Founding UL president is 'concerned' by Mazars report

Anne Sheridan


Anne Sheridan

Founding UL president is 'concerned' by Mazars report

‘Particularly sad’: Founding UL president, Dr Edward Walsh, commented on the review

THE FOUNDING president of the University of Limerick has said he is “concerned” and “particularly sad” by the findings in a recent review, commissioned by the Higher Education Authority, into a number of allegations at the university.

Speaking to the Limerick Leader this week, Dr Edward Walsh, president emeritus, said: “I took a vow when I retired from the university, after leading it for 28 years, that I would decommission myself, so that those who succeed me can get on with the job.

“There are always difficulties and I am particularly sad to observe this one. I’ll leave it at that, but of course I’m concerned,” he said, at a civic function in the Georgian House, Pery Square this Wednesday.

Dr Walsh was asked in the first instance if he had read the report and the HEA’s subsequent statement on all matters, but would not be drawn further on his views.

Following concerns raised by three female whistleblowers  in relation to expenses and other financial matters, the HEA expressed a number of concerns regarding a lack of policies and procedures in place at UL. It also raised questions about HR practices at the university.

The HEA said that it believes that an investigation – as opposed to a review – should now take place, within the shortest possible time-frame, into “whether financial issues identified are indicative of wider practices within the institution when any such issues are raised”.

In response to further queries from the Limerick Leader regarding this investigation – such as when it would take place and who it would be conducted by – the HEA would only say that it will meet with management at the university next week to “discuss the report findings and recommendations and we remain committed to ensuring their full implementation”.

The review, conducted by independent consultants Mazars since last October, followed the the allegations of three female whistleblowers after their allegations were first revealed in the Limerick Leader.

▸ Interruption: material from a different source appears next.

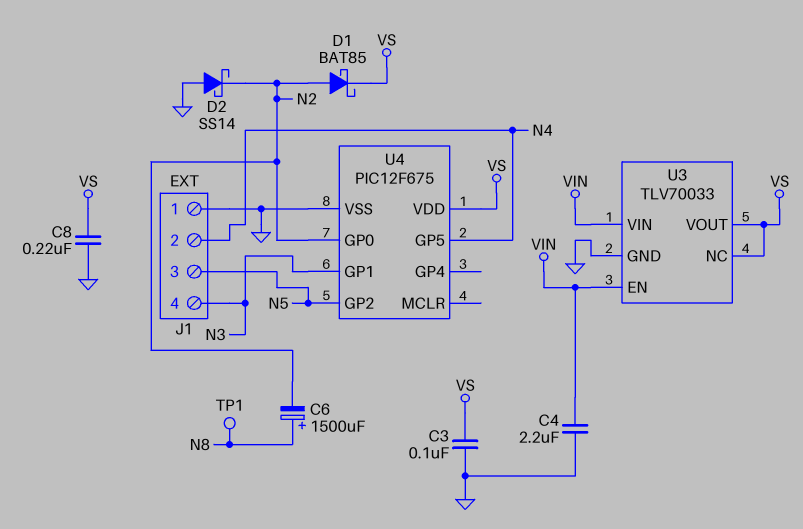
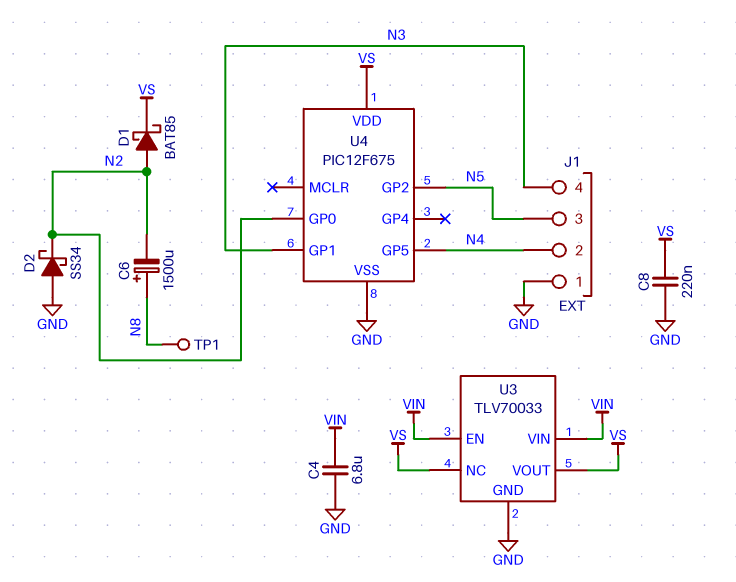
C3: 100nF (GND, VS) -> none
C4: 2.2uF (GND, VIN) -> 6.8uF (GND, VIN)
D2: schottky SS14 (A GND, K N2) -> schottky SS34 (A GND, K N2)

That front-page report gave rise to Fianna Fail deputies Willie O’Dea and Niall Collins raising the cases of the three women in the Dail, and led to the review, which was published last week.

Both deputies have now said that they believe that the women are “totally vindicated” by the report’s findings.

Minister for Finance Michael Noonan has also said that he cannot see how UL could proceed with its legal action in the High Court against the Limerick Leader and its editor, Alan English, for publishing the initial newspaper report, based on the findings and lengthy list of recommendations for UL in the review.

The report states that instances of irregular claims by staff occurred in the university, but were properly challenged by the employees concerned, and no inappropriate payments were made.

But the HEA expressed concerns that “there may have been or may still be a culture of inappropriate claims being made, until challenged”. 

UL rejected this assertion, describing it as “offensive to past and present staff of the university”.

One of the three women, who has since left UL, brought instances of her claims to the Public Accounts Committee in 2012, but felt they “fell on deaf ears”. They were not made public at that time.

The two other women remain suspended by the university some nine months on.

This week, a UL spokesperson again reiterated their stance that they cannot comment on employment matters, and would also not comment on whether the institution is still proceedings with its legal action.

UL said it welcomed Mazars’ recommendations and is in the process of implementing them.